How am I going to get people to focus not on tragedy, but on resilience?” Brigadier General Rhonda Cornum asks rhetorically as we sit in her Pentagon office. The question is now Gen. Cornum’s mission: She is charged with teaching the Army’s warriors—even in the wake of the homegrown tragedy at Fort Hood—to persevere in the face of any crisis.  Cornum’s program represents a historic shift in the Army’s training philosophy.

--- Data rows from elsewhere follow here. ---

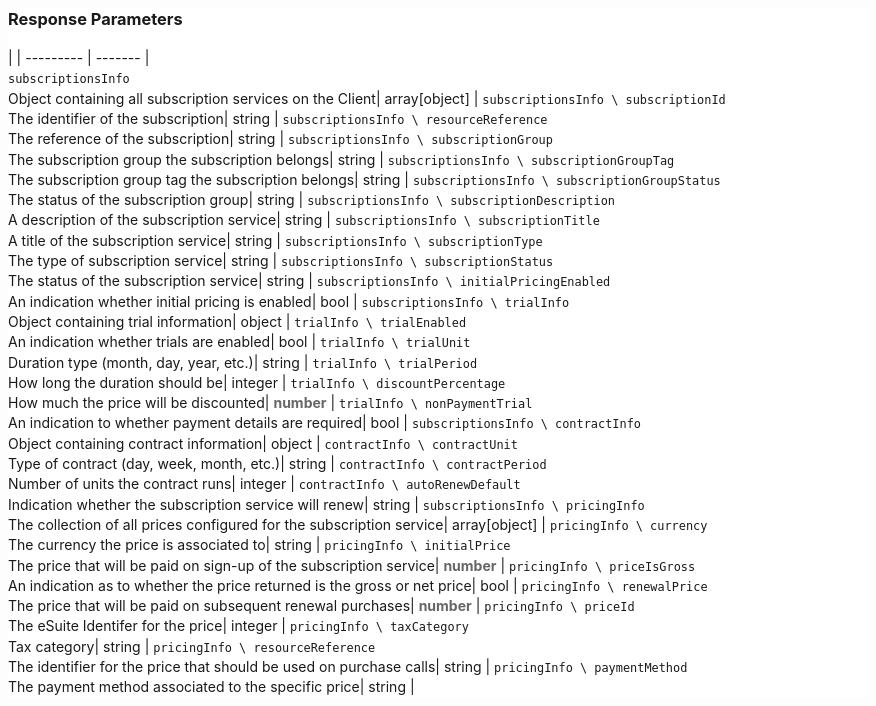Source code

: ### Response Parameters

 |  | 
--------- | ------- |  
`subscriptionsInfo` <br />Object containing all subscription services on the Client| <span class="array">array[object]</span> | 
`subscriptionsInfo \ subscriptionId` <br />The identifier of the subscription| <span class="string">string</span> | 
`subscriptionsInfo \ resourceReference` <br />The reference of the subscription| <span class="string">string</span> | 
`subscriptionsInfo \ subscriptionGroup` <br />The subscription group the subscription belongs| <span class="string">string</span> | 
`subscriptionsInfo \ subscriptionGroupTag` <br />The subscription group tag the subscription belongs| <span class="string">string</span> | 
`subscriptionsInfo \ subscriptionGroupStatus` <br />The status of the subscription group| <span class="string">string</span> | 
`subscriptionsInfo \ subscriptionDescription` <br />A description of the subscription service| <span class="string">string</span> | 
`subscriptionsInfo \ subscriptionTitle` <br />A title of the subscription service| <span class="string">string</span> | 
`subscriptionsInfo \ subscriptionType` <br />The type of subscription service| <span class="string">string</span> | 
`subscriptionsInfo \ subscriptionStatus` <br />The status of the subscription service| <span class="string">string</span> | 
`subscriptionsInfo \ initialPricingEnabled` <br />An indication whether initial pricing is enabled| <span class="bool">bool</span> | 
`subscriptionsInfo \ trialInfo` <br />Object containing trial information| <span class="object">object</span> | 
`trialInfo \ trialEnabled` <br />An indication whether trials are enabled| <span class="bool">bool</span> | 
`trialInfo \ trialUnit` <br />Duration type (month, day, year, etc.)| <span class="string">string</span> | 
`trialInfo \ trialPeriod` <br />How long the duration should be| <span class="integer">integer</span> | 
`trialInfo \ discountPercentage` <br />How much the price will be discounted| <span style="font-weight:bold;color:#666;">number</span> | 
`trialInfo \ nonPaymentTrial` <br />An indication to whether payment details are required| <span class="bool">bool</span> | 
`subscriptionsInfo \ contractInfo` <br />Object containing contract information| <span class="object">object</span> | 
`contractInfo \ contractUnit` <br />Type of contract (day, week, month, etc.)| <span class="string">string</span> | 
`contractInfo \ contractPeriod` <br />Number of units the contract runs| <span class="integer">integer</span> | 
`contractInfo \ autoRenewDefault` <br />Indication whether the subscription service will renew| <span class="string">string</span> | 
`subscriptionsInfo \ pricingInfo` <br />The collection of all prices configured for the subscription service| <span class="array">array[object]</span> | 
`pricingInfo \ currency` <br />The currency the price is associated to| <span class="string">string</span> | 
`pricingInfo \ initialPrice` <br />The price that will be paid on sign-up of the subscription service| <span style="font-weight:bold;color:#666;">number</span> | 
`pricingInfo \ priceIsGross` <br />An indication as to whether the price returned is the gross or net price| <span class="bool">bool</span> | 
`pricingInfo \ renewalPrice` <br />The price that will be paid on subsequent renewal purchases| <span style="font-weight:bold;color:#666;">number</span> | 
`pricingInfo \ priceId` <br />The eSuite Identifer for the price| <span class="integer">integer</span> | 
`pricingInfo \ taxCategory` <br />Tax category| <span class="string">string</span> | 
`pricingInfo \ resourceReference` <br />The identifier for the price that should be used on purchase calls| <span class="string">string</span> | 
`pricingInfo \ paymentMethod` <br />The payment method associated to the specific price| <span class="string">string</span> | 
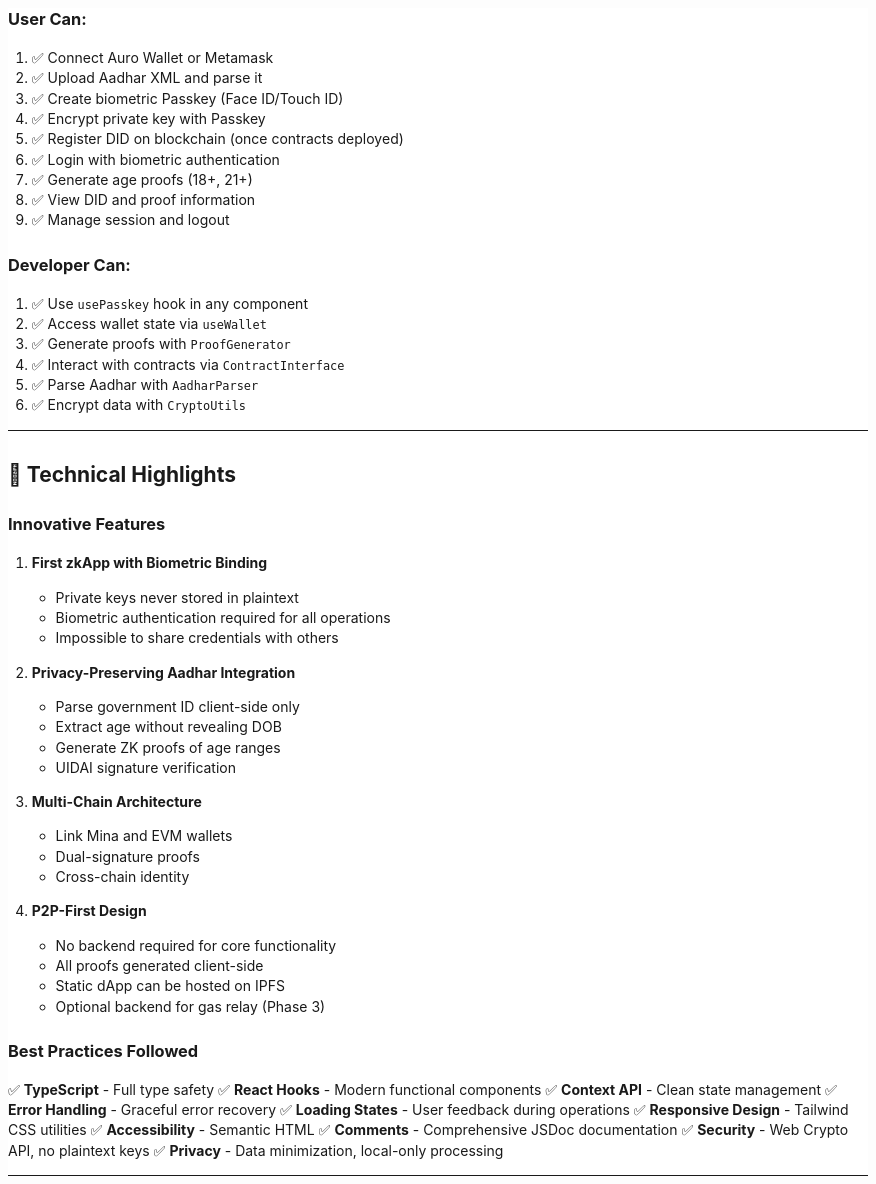 ### User Can:
1. ✅ Connect Auro Wallet or Metamask
2. ✅ Upload Aadhar XML and parse it
3. ✅ Create biometric Passkey (Face ID/Touch ID)
4. ✅ Encrypt private key with Passkey
5. ✅ Register DID on blockchain (once contracts deployed)
6. ✅ Login with biometric authentication
7. ✅ Generate age proofs (18+, 21+)
8. ✅ View DID and proof information
9. ✅ Manage session and logout

### Developer Can:
1. ✅ Use `usePasskey` hook in any component
2. ✅ Access wallet state via `useWallet`
3. ✅ Generate proofs with `ProofGenerator`
4. ✅ Interact with contracts via `ContractInterface`
5. ✅ Parse Aadhar with `AadharParser`
6. ✅ Encrypt data with `CryptoUtils`

---

## 🔧 Technical Highlights

### Innovative Features

1. **First zkApp with Biometric Binding**
   - Private keys never stored in plaintext
   - Biometric authentication required for all operations
   - Impossible to share credentials with others

2. **Privacy-Preserving Aadhar Integration**
   - Parse government ID client-side only
   - Extract age without revealing DOB
   - Generate ZK proofs of age ranges
   - UIDAI signature verification

3. **Multi-Chain Architecture**
   - Link Mina and EVM wallets
   - Dual-signature proofs
   - Cross-chain identity

4. **P2P-First Design**
   - No backend required for core functionality
   - All proofs generated client-side
   - Static dApp can be hosted on IPFS
   - Optional backend for gas relay (Phase 3)

### Best Practices Followed

✅ **TypeScript** - Full type safety
✅ **React Hooks** - Modern functional components
✅ **Context API** - Clean state management
✅ **Error Handling** - Graceful error recovery
✅ **Loading States** - User feedback during operations
✅ **Responsive Design** - Tailwind CSS utilities
✅ **Accessibility** - Semantic HTML
✅ **Comments** - Comprehensive JSDoc documentation
✅ **Security** - Web Crypto API, no plaintext keys
✅ **Privacy** - Data minimization, local-only processing

---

Instead of lavishing resources on those warriors who have succumbed to post-traumatic stress, depression, drug dependency, DUI, or sought the ultimate escape of suicide, the Army this week began training its “healthy” soldiers in emotional and spiritual fitness.  Cornum is uniquely qualified to be the nation’s new director of Comprehensive Soldier Fitness. In 1991, as a flight surgeon during the first Gulf War, she was taken prisoner when her helicopter was shot down in Iraq. After three days of beatings and humiliations, this mother of a then-14-year-old daughter was released from Iraqi prisons. Her resilience and heroism as a prisoner of war convinced many in the Pentagon that women could indeed serve on the frontlines. And unlike former POWs, Cornum stayed in the military.